BIMOTA DB8 CHASSIS SPECS
Frame: Welded 39NiCrMo4 Tubing and Machined 6082 Aluminium Alloy Plates
Wheelbase: 1435 mm
Front Suspension: Marzocchi USD forks DLC fully adjustable
Rear Suspension: Extreme Tech Monoshock fully adjustable
Fuel Tank: 4.23 gallons (1.05 gallon reserve)
Total Weight: 178kg (392lbs)
Steering Angle: 25°
Seat Height: 800 mm
Overall Length: 2100 mm
Overall Width: 700 mm
Overall Height: 1115 mm
Ground clearance: 135 mm
Front Brake: Double 320mm Brembo floating disc, 4-pistons radial Brembo callipers, radial pumps
Rear brake: 220mm floating disc, 2-piston Brembo calliper
Front Tire: 120/70 ZR 17 Dunlop Sportmax GP Racer
Rear Tire: 190/55 ZR 17 Dunlop Sportmax GP Racer

Comment:

  1. Deez Toolz says:

    I’d be surprised if anyone is willing to “compromise materials,” and suspension at a$35k price point. Seems like a misalignment of philosophies.

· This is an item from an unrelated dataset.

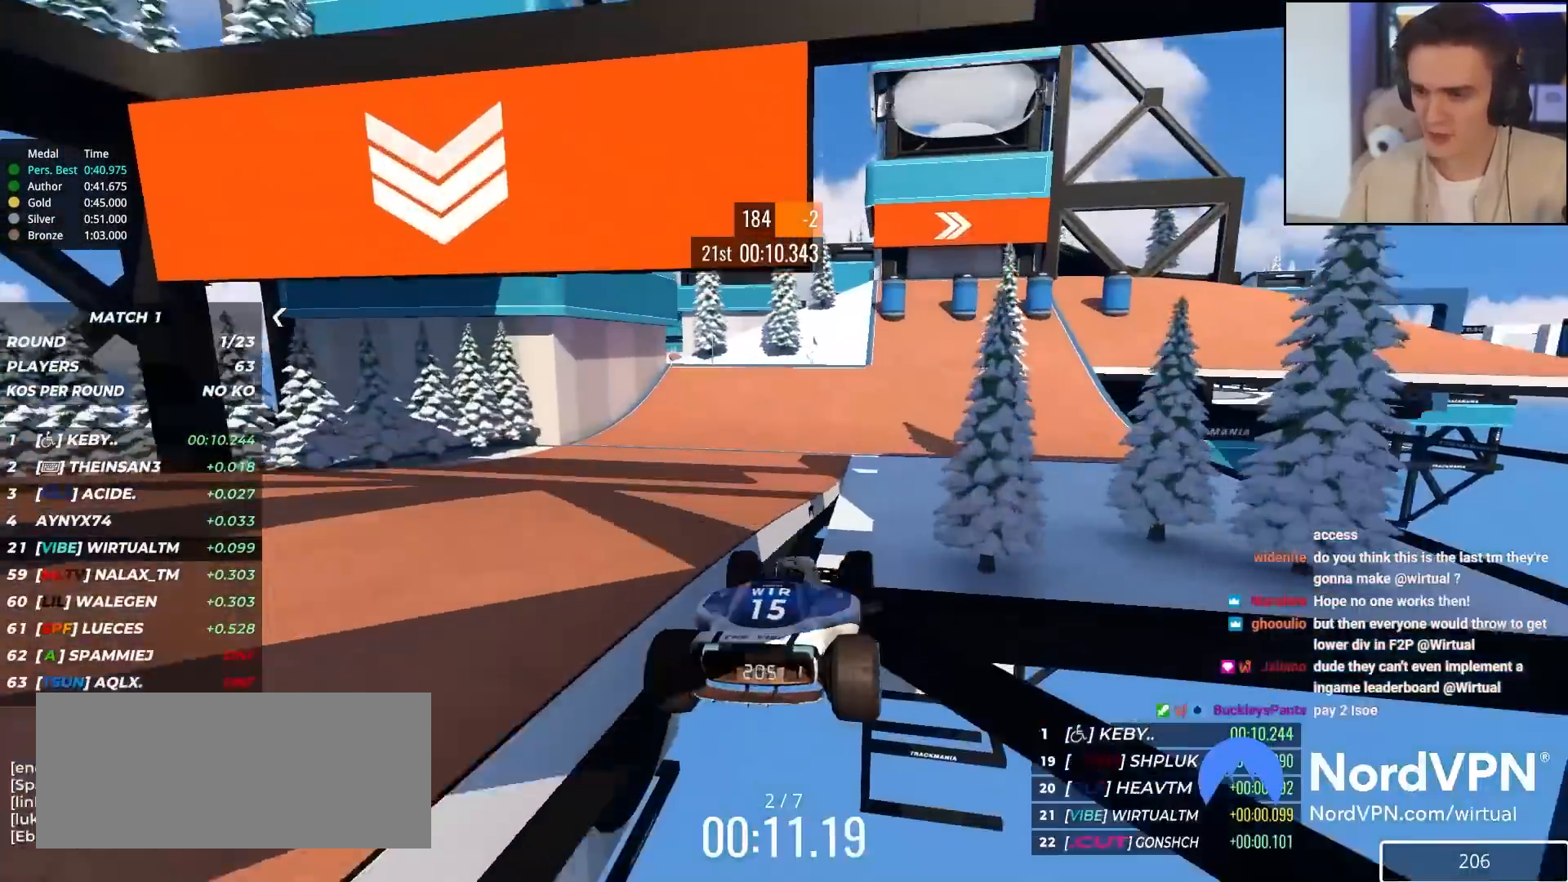
{"keys": ["right", "up"], "events": [[433, "right", "down"]]}
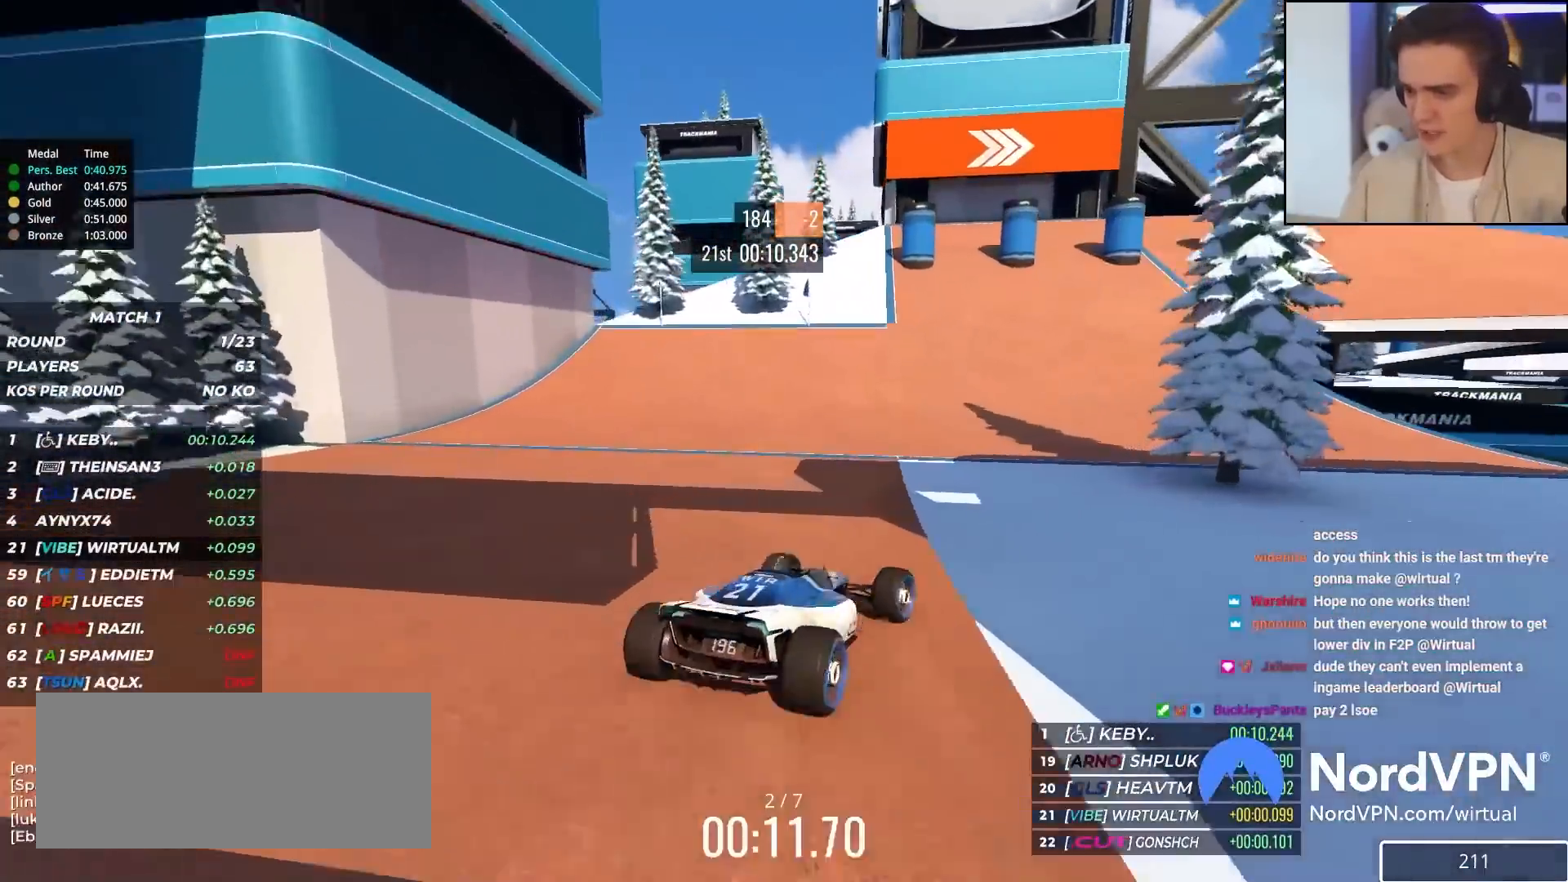
{"keys": ["right", "up"], "events": [[33, "right", "up"], [117, "right", "down"], [267, "right", "up"], [350, "right", "down"]]}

    From mouths of a certain economic strata “recession” just doesn’t have the same impact.

  2. Bimota DB8 – "Entry Level" Biposto Sportbike – http://bit.ly/7Ev14M #motorcycle

  3. Bimota DB8 – “Entry Level” Biposto Sportbike http://bit.ly/5ThlCy

  4. Jim says:

    Except being able to say you have a Bimota, its difficult to determine why you would buy this rather than a Duc.

  5. Bimota DB8 – “Entry Level” Biposto Sportbike http://bit.ly/4ST3VF

  6. akatsuki says:

    I agree, seems like if you have 35K for a sportbike, you can wait a week and probably have 40K.

    Looks nice, but I have a feeling if I was looking for a streetable racer – an Aprilia would be on my list before a Bimota – if only for the custom engine rather than a repackaged Ducati.